Reputation: 331
I am working on a backend of web application. And I have made a bunch of middlewares to be executed for each request that comes in -- [logging(before), authentication, Etag(Before), Nonce, httpRequest, Etag(after), logging(after)]. Now my problem is that, while processing each request, there are some special cases happen when the request should skip the rest of the middleware and just do logging. I can do it the dump way just make all the middleware to check if certain condition has happened and if true just call next()
, and otherwise process the request using the middleware.

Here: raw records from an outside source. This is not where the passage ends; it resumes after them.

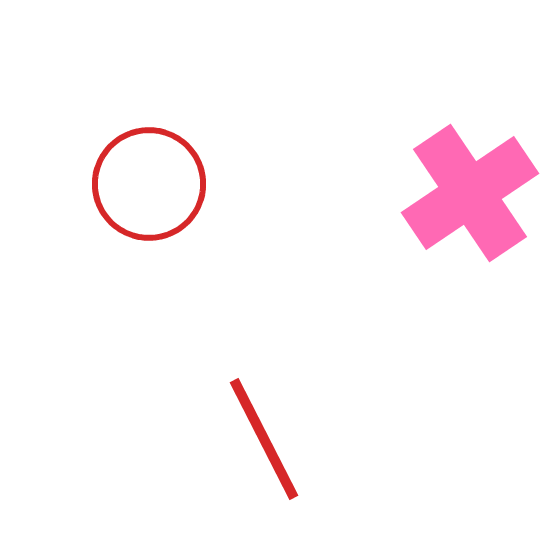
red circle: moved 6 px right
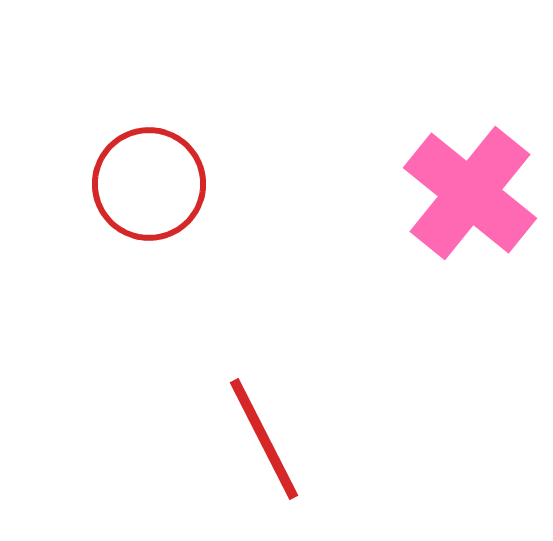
pink cross: rotated 17 degrees counterclockwise
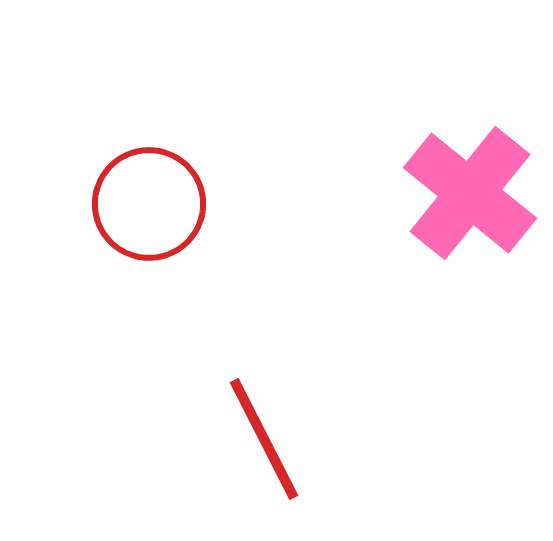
red circle: moved 20 px down
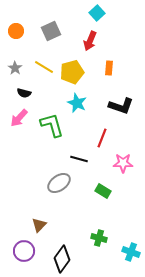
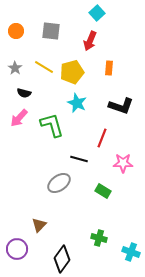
gray square: rotated 30 degrees clockwise
purple circle: moved 7 px left, 2 px up
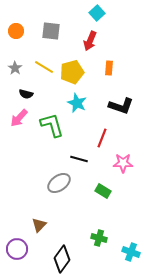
black semicircle: moved 2 px right, 1 px down
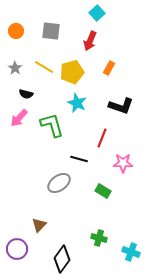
orange rectangle: rotated 24 degrees clockwise
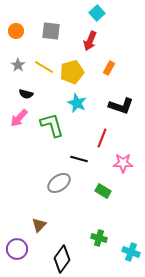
gray star: moved 3 px right, 3 px up
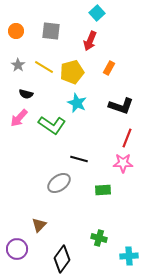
green L-shape: rotated 140 degrees clockwise
red line: moved 25 px right
green rectangle: moved 1 px up; rotated 35 degrees counterclockwise
cyan cross: moved 2 px left, 4 px down; rotated 24 degrees counterclockwise
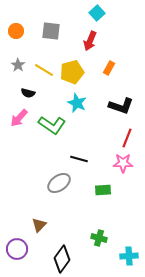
yellow line: moved 3 px down
black semicircle: moved 2 px right, 1 px up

But I am wondering if there is a clever way to do this?
Here is the snippet of the code I am currently using to configure the order of the middleware to be executed:
async.series(operations, function(err) {
if(err) {
console.log('Something blew up!!!!!!');
return next(err);
}
console.log('middleware get executed');
// no errors so pass control back to express
next();
});
Where the "operations" variable is the list of middlewares I need to execute in order. I need to use the async.series() since I need to make the order the middleware configurable. Is there a clever I can keep the order of middlewares configurable and fulfill my request as I said above?
EDIT:
An example where I need to skip the rest of the middleware is when authentication fails and write the statusCode to be "401 unauthorized", then for the stack of the middleware [logging(before), authentication, Etag(Before), Nonce, httpRequest, Etag(after), logging(after)], I will jump from authentication to logging(after). and then that would be the end of the request.
Upvotes: 0
Views: 255
Reputation: 2083
I had tried to understand your's concern
I am giving a snippet to execute middle ware function in row on the basis of need.
async.each(operations, function(operation, callback) {
if(operation) {
// if operation is required execute here
callback();
} else {
// otherwise skip just to call callback() here
callback();
}
}, function(err){
if( err ) {
console.log(err);
} else {
next();
}
});
all the operations in an array and to execute all one by one async provides .each.
Its not mandatory to call each operation. You just skip by call callback() in else condition. I want to say that in if clause you can put your mandatory execution condition.